Oireachtas Joint and Select Committees

Wednesday, 25 October 2023

Joint Oireachtas Committee on Agriculture, Food and the Marine

Department of Agriculture, Food and the Marine's Response to Ash Dieback: Limerick and Tipperary Woodland Owners

Photo of Michael FitzmauriceMichael Fitzmaurice (Roscommon-Galway, Independent) | Oireachtas source

The Ministers will be responsible for not moving on this. Be it via county councils, the single farm payment or some other system, funding should be provided for any ash trees along a road to be cut down. This should have happened already because someone, somewhere is going to be injured or killed. We see what happens during storms. The other day I saw a branch of an ash tree snap suddenly. It completely blocked the road. If someone had been walking or driving, there could have been serious consequences. The State has an obligation to protect its citizens from these kinds of hazards. We know about this. It is not something we do not know about.

Recommendations are all well and good and I see where they are talking about working with the witnesses and bringing them on board. However, having listened to the witnesses I am not so sure. If, while going upstairs, the Minister of State asks the witness had she been in touch, that is not a good sign. That is not the spirit of partnership when a report has been out for five weeks.

I will call it straight. We are dealing with one of the most incompetent Departments I ever saw while a member of the committee. We have our hair pulled out between ash dieback, planting and felling over the past three or four years. How many meeting has the committee had on these issues? We do not have meetings over and over again if something has been sorted. We have so much stuff to go through that we try to move on from one problem to the next. We had to continuously go back to the section on forestry.

Our national targets since 2016 have been less than 50% of what they should be. Over the past four years, we will have hit one year's targets in four years. That is a fact. In good faith, the likes of the witnesses decided to plant their land when it was not a cool thing to do at the time. To be blunt about it, it would be the last thing I would do because fairly good quality land is required to grow ash trees.

Incompetence in the Department is what led to ash dieback in this country because trees were imported. The dogs on the street know this. In good faith, the witnesses went into this and they have been left high and dry in recent years. The report is lovely to read. It is lovely to read that equity is needed for ash plantation owners along with a new partnership arrangement involving landowners in a designated task force. How long will all this go on? Will the witnesses be here again next year telling us a task force was announced the other day. This seems to be going on and on. The witnesses need a decision to be made and in the first instance, they need to be brought in to go through what really works.
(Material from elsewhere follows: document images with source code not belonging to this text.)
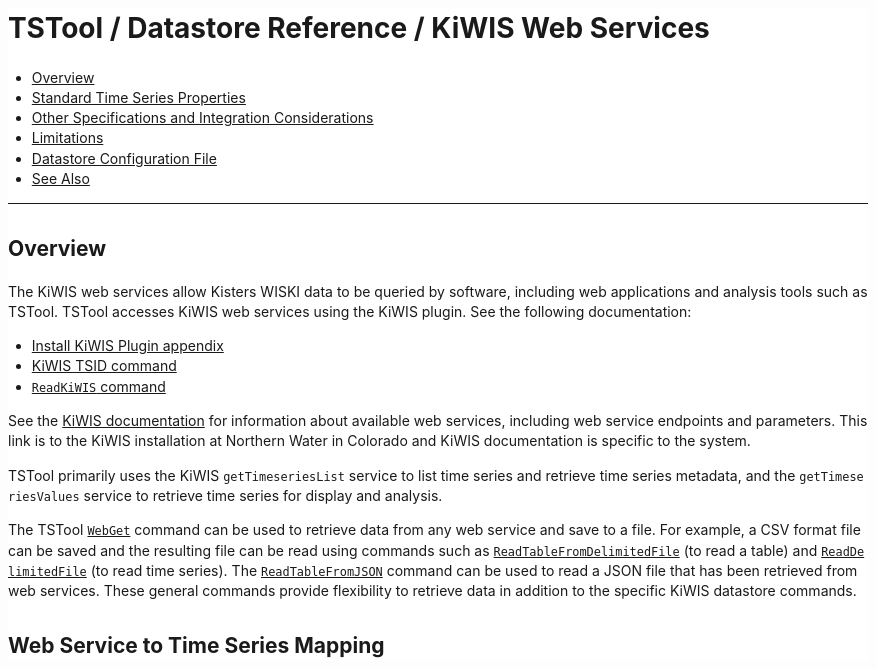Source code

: # TSTool / Datastore Reference / KiWIS Web Services #

*   [Overview](#overview)
*   [Standard Time Series Properties](#standard-time-series-properties)
*   [Other Specifications and Integration Considerations](#other-specifications-and-integration-considerations)
*   [Limitations](#limitations)
*   [Datastore Configuration File](#datastore-configuration-file)
*   [See Also](#see-also)

--------------------

## Overview ##

The KiWIS web services allow Kisters WISKI data to be queried by software,
including web applications and analysis tools such as TSTool.
TSTool accesses KiWIS web services using the KiWIS plugin.
See the following documentation:

*   [Install KiWIS Plugin appendix](../../appendix-install/install.md)
*   [KiWIS TSID command](../../command-ref/TSID/TSID.md)
*   [`ReadKiWIS` command](../../command-ref/ReadKiWIS/ReadKiWIS.md)

See the [KiWIS documentation](https://data.northernwater.org/KiWIS/KiWIS?datasource=0&service=kisters&type=queryServices&request=getrequestinfo)
for information about available web services, including web service endpoints and parameters.
This link is to the KiWIS installation at Northern Water in Colorado and KiWIS documentation is specific to the system.

TSTool primarily uses the KiWIS `getTimeseriesList` service to list time series and retrieve time series metadata,
and the `getTimeseriesValues` service to retrieve time series for display and analysis.

The TSTool [`WebGet`](https://opencdss.state.co.us/tstool/latest/doc-user/command-ref/WebGet/WebGet/)
command can be used to retrieve data from any web service and save to a file.
For example, a CSV format file can be saved and the resulting file can be read using commands such as
[`ReadTableFromDelimitedFile`](https://opencdss.state.co.us/tstool/latest/doc-user/command-ref/ReadTableFromDelimitedFile/ReadTableFromDelimitedFile/)
(to read a table) and
[`ReadDelimitedFile`](https://opencdss.state.co.us/tstool/latest/doc-user/command-ref/ReadDelimitedFile/ReadDelimitedFile/)
(to read time series). The
[`ReadTableFromJSON`](https://opencdss.state.co.us/tstool/latest/doc-user/command-ref/ReadTableFromJSON/ReadTableFromJSON/)
command can be used to read a JSON file that has been retrieved from web services.
These general commands provide flexibility to retrieve data in addition to the specific KiWIS datastore commands.

## Web Service to Time Series Mapping ##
At one stage people were phoning me to tell me they had to get planning permission to remove trees. We need a planning waiver for cutting the trees and getting the sites cleared. It is as simple as that. As Mr. White has rightly pointed out, they are turning into dust. They are breaking up into bits. They might be all right if somebody had a wood chipper to put them through to make a bit of bedding. This is what a lot of them are only good for. There are also roots and so on that have to be dealt with.

Support is required to leave the land bare. If people want to go into a different type of timber, they need to get the new grant. This is the only way forward. It is not complicated to decide how to do this. The Department was long enough going over and back to the EU about the depth of peat and the 30 cm and 50 cm. I cannot understand how under state aid rules we could not have got this across the line also. It should be across the line. It is a straight and simple case where people did something in good faith but the trees went wrong and the State acknowledges this. It introduced a scheme which was not acceptable. The proof is in the pudding with regard to the number of people who have taken it.

While it is lovely that the witnesses can come here and state this or that can be done and we will write a letter to the Minister, to be blunt about it it will take fierce political pressure to drive this on. The Department has sat on this for a good number of years. Mr. White said it has been going on since 2017 or 2018. That is five years ago. It needs a decision. We know what is needed. Everyone knows the pill that will solve this and the medicine that will sort it. It is about putting together a budget. In the estimation of Mr. White, what would be the budget required to remove it?

There should be waivers for planning permission for felling. It is not the case that when people fell them they will go to a mill. At best they will be firewood and they will not be good firewood. Woodchip could be made of them but then it is game over. That costs money. What would be the preference of the witnesses? Would it be to get a new 20-year scheme for farmers such as the forestry scheme? What would be their preference to sow? Would their preference be to get out of forestry altogether? Among the members and people involved in Limerick Tipperary Woodland Owners, what is the general thought?